The ethical crossroads of glass eels: Chefs decide whether to serve a critically endangered species

Scarcity and record prices for the eel fry force chefs to assume responsibility due to the lack of clear regulatory guidelines.

Glass eels served on a plate, highlighting their scarcity and the ethical dilemma in fine dining.

Glass eels served on a plate, highlighting their scarcity and the ethical dilemma in fine dining.

High-end Spanish chefs face the dilemma of serving glass eels, a critically endangered species, due to scarcity, exorbitant prices, and the lack of clear administrative guidelines.

Cooking glass eels today involves a decision that transcends the gastronomic sphere. The season started in mid-November in Ribadesella (Asturias) with a record auction: the first kilo was awarded for 5,125 euros to the Asturian restaurant El Campanu. This tension was confirmed in December.
The critical situation led the Basque Government to suspend the fishing campaign for the fry for the 2025-2026 season. Technicians confirmed that the eel biomass in Euskadi rivers has fallen between 7-9% compared to the 1960s and 1970s, a threshold incompatible with species recovery.
Despite the alert, the Kresala restaurant, located in the Port Olímpic of Barcelona, opened the season with a special menu. The host, Iñaki López de Viñaspre (owner of Kresala), verbalized the discomfort that hung over the room.

"It seems like a sacrilege in these times that we eat babies that could have become eels."

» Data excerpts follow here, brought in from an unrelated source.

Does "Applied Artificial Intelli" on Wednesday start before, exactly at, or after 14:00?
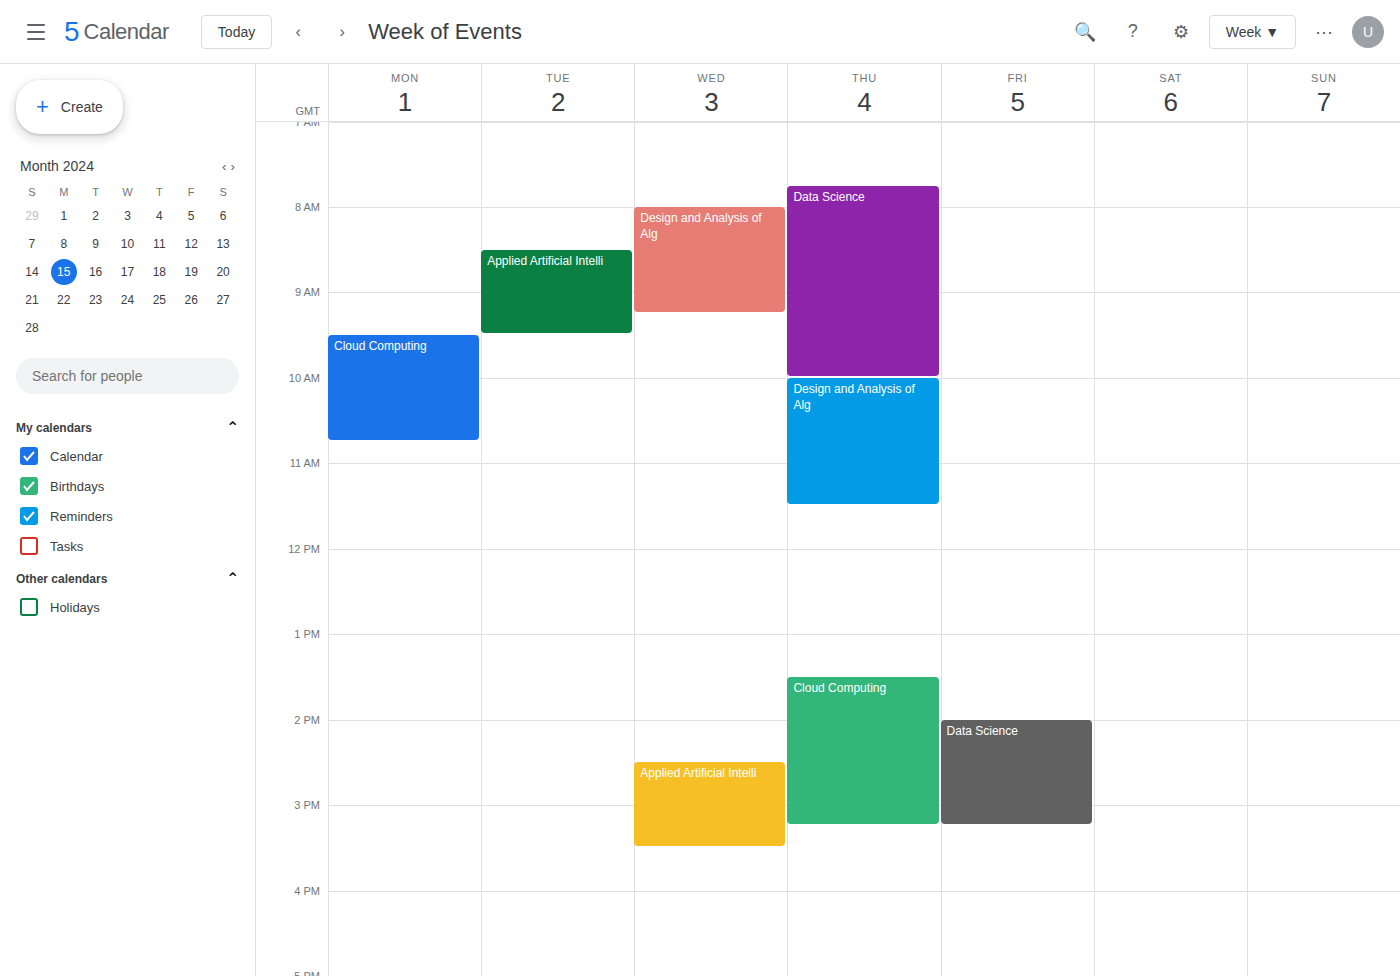
14:30 -- after 14:00, 30 minutes below the 14:00 line."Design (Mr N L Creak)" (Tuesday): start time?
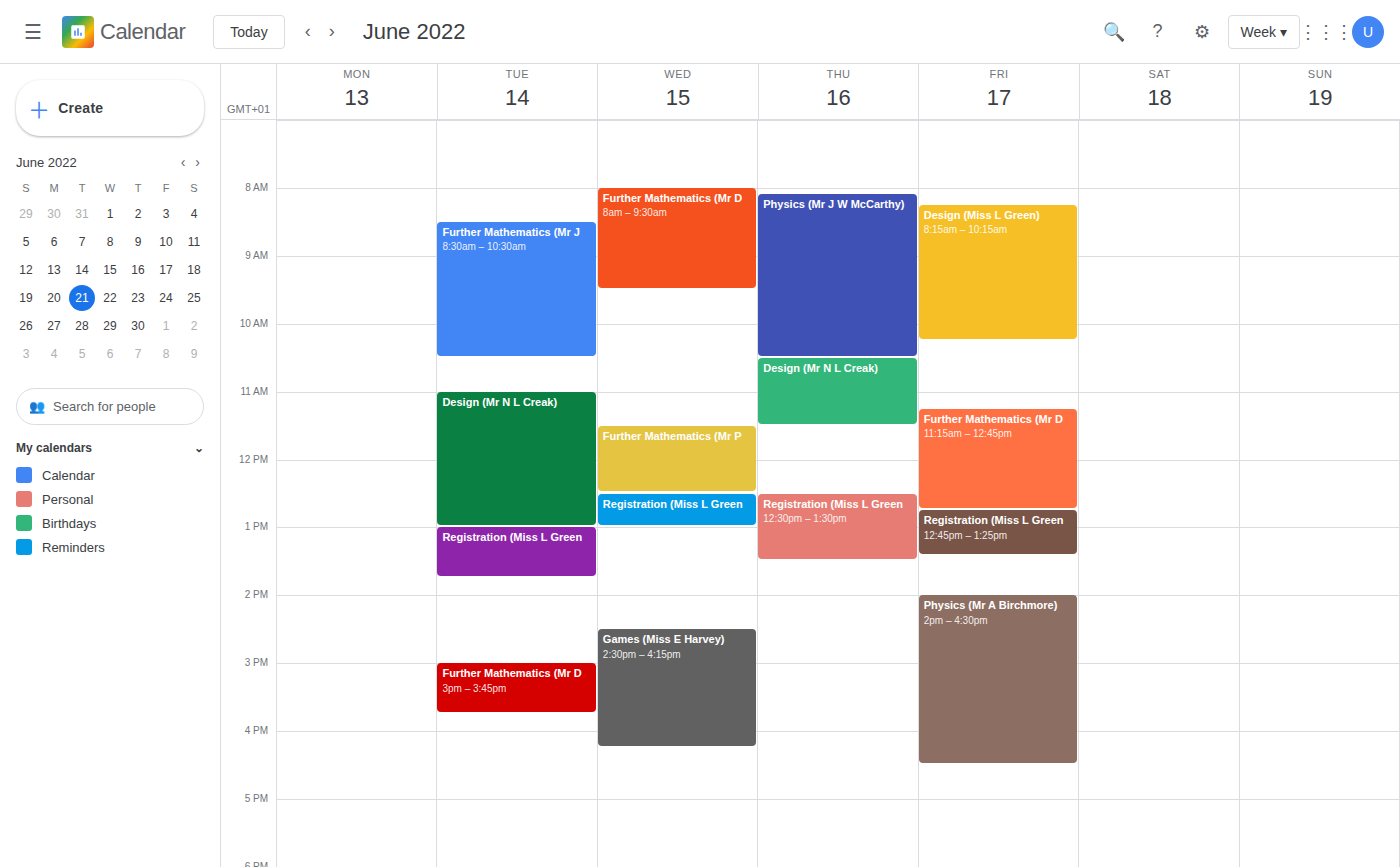
11:00 AMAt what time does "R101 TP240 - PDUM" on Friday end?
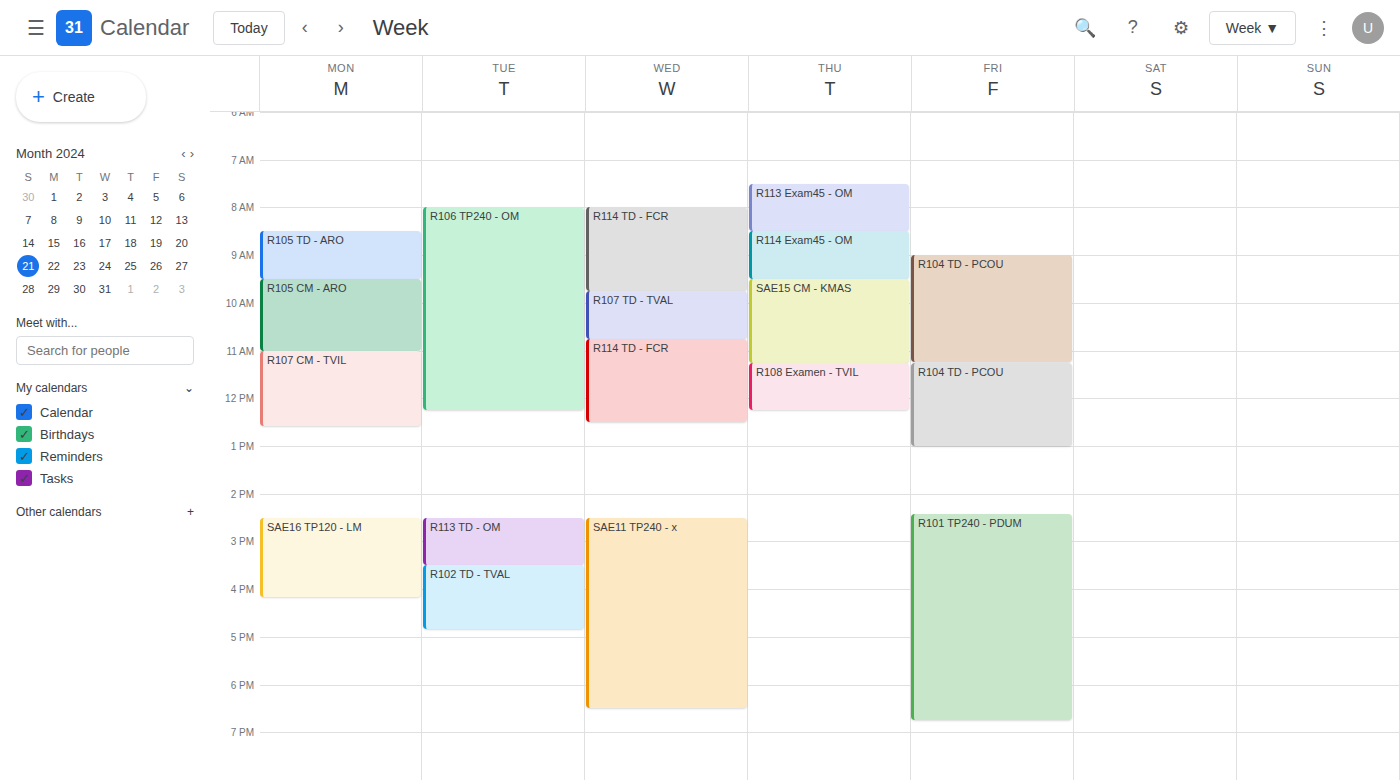
6:45 PMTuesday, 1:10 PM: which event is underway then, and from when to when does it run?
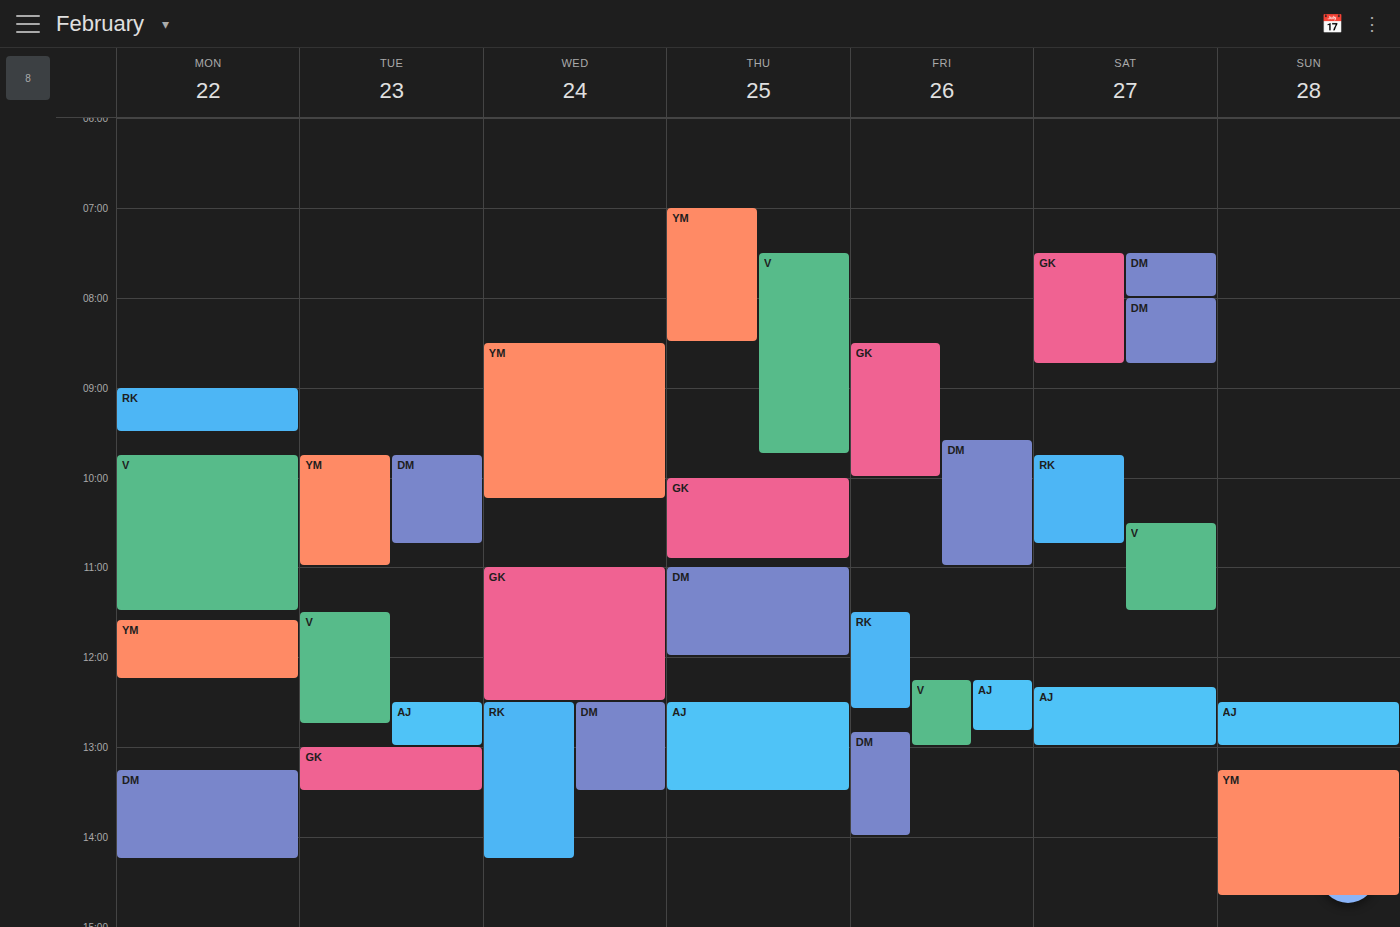
"GK", 1:00 PM to 1:30 PM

Iñaki López de Viñaspre · Kresala Owner
Chef Hugo Muñoz (from Ugo Chan, in Madrid) points to poaching as the biggest problem, as it distorts prices and hinders control. According to CITIS data, since 2011, over 24 tons of live glass eels have been confiscated in operations against illegal trafficking, even though the export of European eel is prohibited.

"Traceability is the red line. If there is no one to buy, there is no one to capture illegally."

Hugo Muñoz · Ugo Chan Chef
The most radical stance is defended by Andoni Luis Aduriz (from Mugaritz), who recalls that glass eel recruitment has fallen by more than 90% since the 80s. The European eel is classified as “critically endangered,” and the International Council for the Exploration of the Sea (HISSIS) has recommended a total ban since 2000.